How charismatic was Tupac Shakur? In Lauren Lazin's resonant and fascinating Tupac: Resurrection, he has a disarming romantic aura, with the elegant cheekbones and liquid eyes of a young sheikh, his head wrapped in a kerchief he wore like a crown. Early on, there's a startling interview with the 17-year-old Tupac, his hair sculpted into a slightly geeky fade, his smile delicate enough to be called angelic. At the Baltimore School for the Arts, where his driving passion was acting, Shakur had a quality not often associated with figures from the hardcore hip-hop world: innocence. A few years later, after he has reinvented himself as a bad boy devoted to ''Thug Life,'' we see him strutting around on stage with an imperioso swagger even arguably better rappers, like Snoop Dogg, couldn't match. But the innocence never disappears.
''Tupac: Resurrection'' interpolates recorded interviews with Shakur, creating the effect that we're hearing him narrate his life story. It's a device that might not have worked with a less confessional star, but Shakur leads us deep inside his divided nature. Raised by his mother, Afeni, who was one of the first Black Panthers, he yearned to be both militant and savior, hustler and healer. What fused the two sides is that he remained, in his bones, an actor. When he presents himself as a nihilist street ruffian, it's not a pose. It's more like a role that's become real because of how fully he played it.
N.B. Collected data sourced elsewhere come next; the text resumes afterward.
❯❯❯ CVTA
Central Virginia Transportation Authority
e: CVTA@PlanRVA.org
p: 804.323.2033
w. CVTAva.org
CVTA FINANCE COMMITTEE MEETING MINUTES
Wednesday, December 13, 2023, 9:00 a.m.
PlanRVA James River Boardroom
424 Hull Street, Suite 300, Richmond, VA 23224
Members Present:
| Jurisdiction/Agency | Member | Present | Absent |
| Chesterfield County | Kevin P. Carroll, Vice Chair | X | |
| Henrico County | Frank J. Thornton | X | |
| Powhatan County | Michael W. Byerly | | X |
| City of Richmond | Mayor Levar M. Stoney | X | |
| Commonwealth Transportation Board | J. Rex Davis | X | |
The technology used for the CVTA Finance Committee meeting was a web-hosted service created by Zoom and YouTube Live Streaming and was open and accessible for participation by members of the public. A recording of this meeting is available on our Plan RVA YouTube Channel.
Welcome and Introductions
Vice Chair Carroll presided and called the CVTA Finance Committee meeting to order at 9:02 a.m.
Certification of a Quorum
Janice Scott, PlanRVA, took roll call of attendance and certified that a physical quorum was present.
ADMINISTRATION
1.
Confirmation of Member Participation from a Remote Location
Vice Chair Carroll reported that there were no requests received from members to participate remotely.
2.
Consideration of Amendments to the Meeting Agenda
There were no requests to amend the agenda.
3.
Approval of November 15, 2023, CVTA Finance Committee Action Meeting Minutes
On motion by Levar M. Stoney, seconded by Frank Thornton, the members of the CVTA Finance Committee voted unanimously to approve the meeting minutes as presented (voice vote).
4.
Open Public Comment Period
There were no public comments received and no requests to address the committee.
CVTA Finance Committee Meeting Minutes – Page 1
The film has been made in a style of layered, flowing density that has its roots (perhaps a bit too recognizably) in MTV, yet Lazin commands that style with unusual intimacy. The conspiracy theories that surround Shakur's murder are scarcely mentioned. In a larger sense, though, ''Tupac: Resurrection'' showcases his movement from teen thespian to rap hero to public outlaw, getting signed from prison by Marion ''Suge'' Knight, as a chain of acting out that ultimately sowed the seeds of his destruction. It's no insult to Tupac to say that he was gangsta rap's greatest matinee idol, or that he lived the part only too well.